TAREFA PROPOSTA 1 —
Devolva cada linha dos registros em que conste a palavra "both".

TEXTO DE LEITURA —
----------------

Nos últimos anos, muitas cidades norte-americanas passaram a ser geridas por entidades estaduais em resposta a dificuldades financeiras ou falhas administrativas no sistema escolar, como ocorreu em Detroit, Camden e Nova Orleans. Essas intervenções, muitas vezes motivadas por um quadro de "má gestão financeira", resultaram em um processo de privatização acelerado, com a introdução de escolas charter, vales de educação e a gestão privada do sistema escolar, substituindo os professores sindicalizados, a gestão pública e a supervisão estatal. A ideia central de tais medidas é justificar uma redução de gastos e um poder mais limitado sobre a infraestrutura local, sem reestruturar efetivamente os mecanismos de arrecadação ou financiamento.

Esse modelo, que busca envolver o setor privado como solução para problemas públicos, apresenta uma série de semelhanças, independentemente do contexto local. Em Philadelphia e Nova Orleans, por exemplo, a ideia de que o governo é ineficaz e corrupto foi uma justificativa para a implantação de gestores privados, que, por sua vez, demonstraram resultados pífios. A nomeação de gestores não-eleitos pela população, muitas vezes com interesses próprios, como ocorreu em Detroit e Nova York, deixou um legado de agravamento da situação financeira e social das cidades afetadas. Em Detroit, a gestão do estado levou a um aumento da dívida municipal em 2005, e em Flint, a intervenção estatal culminou na contaminação da água da cidade, gerando uma crise de saúde pública. A falta de responsabilização política dessas figuras e a contínua prevalência da ideia de que a gestão privada pode resolver os problemas do setor público são questões que permanecem mal resolvidas.

----------------

TAREFA PROPOSTA 2 —
Reproduza integralmente, sem qualquer alteração, o texto sobre a intervenção estatal nas cidades norte-americanas.

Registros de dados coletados

----------------

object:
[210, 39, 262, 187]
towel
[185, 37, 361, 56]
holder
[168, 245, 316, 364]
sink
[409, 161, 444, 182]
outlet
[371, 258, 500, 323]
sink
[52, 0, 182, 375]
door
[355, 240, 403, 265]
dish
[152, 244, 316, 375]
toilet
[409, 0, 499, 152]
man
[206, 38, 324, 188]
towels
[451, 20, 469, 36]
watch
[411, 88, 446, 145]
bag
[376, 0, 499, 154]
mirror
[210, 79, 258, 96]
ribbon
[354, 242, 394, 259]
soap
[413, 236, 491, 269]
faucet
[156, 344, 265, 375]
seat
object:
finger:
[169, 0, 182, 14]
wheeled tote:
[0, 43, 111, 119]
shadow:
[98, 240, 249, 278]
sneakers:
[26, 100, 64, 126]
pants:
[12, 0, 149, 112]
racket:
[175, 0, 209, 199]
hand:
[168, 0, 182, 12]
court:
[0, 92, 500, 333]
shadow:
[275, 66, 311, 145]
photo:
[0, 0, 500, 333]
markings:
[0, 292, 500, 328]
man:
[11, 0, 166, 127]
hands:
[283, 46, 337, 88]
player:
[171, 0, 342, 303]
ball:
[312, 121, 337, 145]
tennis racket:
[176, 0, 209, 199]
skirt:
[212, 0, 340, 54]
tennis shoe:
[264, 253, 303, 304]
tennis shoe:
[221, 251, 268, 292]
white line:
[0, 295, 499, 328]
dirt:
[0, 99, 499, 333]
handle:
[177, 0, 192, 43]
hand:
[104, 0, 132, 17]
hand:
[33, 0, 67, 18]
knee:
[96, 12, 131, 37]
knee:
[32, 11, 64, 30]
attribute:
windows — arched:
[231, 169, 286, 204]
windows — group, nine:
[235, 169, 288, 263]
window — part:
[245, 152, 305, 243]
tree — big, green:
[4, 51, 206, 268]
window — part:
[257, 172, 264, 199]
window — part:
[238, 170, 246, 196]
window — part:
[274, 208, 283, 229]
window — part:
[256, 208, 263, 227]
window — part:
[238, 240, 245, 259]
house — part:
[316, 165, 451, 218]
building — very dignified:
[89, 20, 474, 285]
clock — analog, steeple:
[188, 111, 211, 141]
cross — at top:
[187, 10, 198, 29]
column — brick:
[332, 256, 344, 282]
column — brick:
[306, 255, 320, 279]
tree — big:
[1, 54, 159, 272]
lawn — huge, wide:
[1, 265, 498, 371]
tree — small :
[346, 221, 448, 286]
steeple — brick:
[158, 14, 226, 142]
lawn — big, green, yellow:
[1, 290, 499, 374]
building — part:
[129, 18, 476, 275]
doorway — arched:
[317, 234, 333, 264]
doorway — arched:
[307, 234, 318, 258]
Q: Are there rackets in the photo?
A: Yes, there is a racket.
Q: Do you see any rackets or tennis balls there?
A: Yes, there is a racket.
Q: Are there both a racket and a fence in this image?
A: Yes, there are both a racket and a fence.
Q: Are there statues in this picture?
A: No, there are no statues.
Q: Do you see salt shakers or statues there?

----------------

RESPOSTA REDIGIDA 1 —
Q: Are there both a racket and a fence in this image?
A: Yes, there are both a racket and a fence.

RESPOSTA REDIGIDA 2 —
Nos últimos anos, muitas cidades norte-americanas passaram a ser geridas por entidades estaduais em resposta a dificuldades financeiras ou falhas administrativas no sistema escolar, como ocorreu em Detroit, Camden e Nova Orleans. Essas intervenções, muitas vezes motivadas por um quadro de "má gestão financeira", resultaram em um processo de privatização acelerado, com a introdução de escolas charter, vales de educação e a gestão privada do sistema escolar, substituindo os professores sindicalizados, a gestão pública e a supervisão estatal. A ideia central de tais medidas é justificar uma redução de gastos e um poder mais limitado sobre a infraestrutura local, sem reestruturar efetivamente os mecanismos de arrecadação ou financiamento.

Esse modelo, que busca envolver o setor privado como solução para problemas públicos, apresenta uma série de semelhanças, independentemente do contexto local. Em Philadelphia e Nova Orleans, por exemplo, a ideia de que o governo é ineficaz e corrupto foi uma justificativa para a implantação de gestores privados, que, por sua vez, demonstraram resultados pífios. A nomeação de gestores não-eleitos pela população, muitas vezes com interesses próprios, como ocorreu em Detroit e Nova York, deixou um legado de agravamento da situação financeira e social das cidades afetadas. Em Detroit, a gestão do estado levou a um aumento da dívida municipal em 2005, e em Flint, a intervenção estatal culminou na contaminação da água da cidade, gerando uma crise de saúde pública. A falta de responsabilização política dessas figuras e a contínua prevalência da ideia de que a gestão privada pode resolver os problemas do setor público são questões que permanecem mal resolvidas.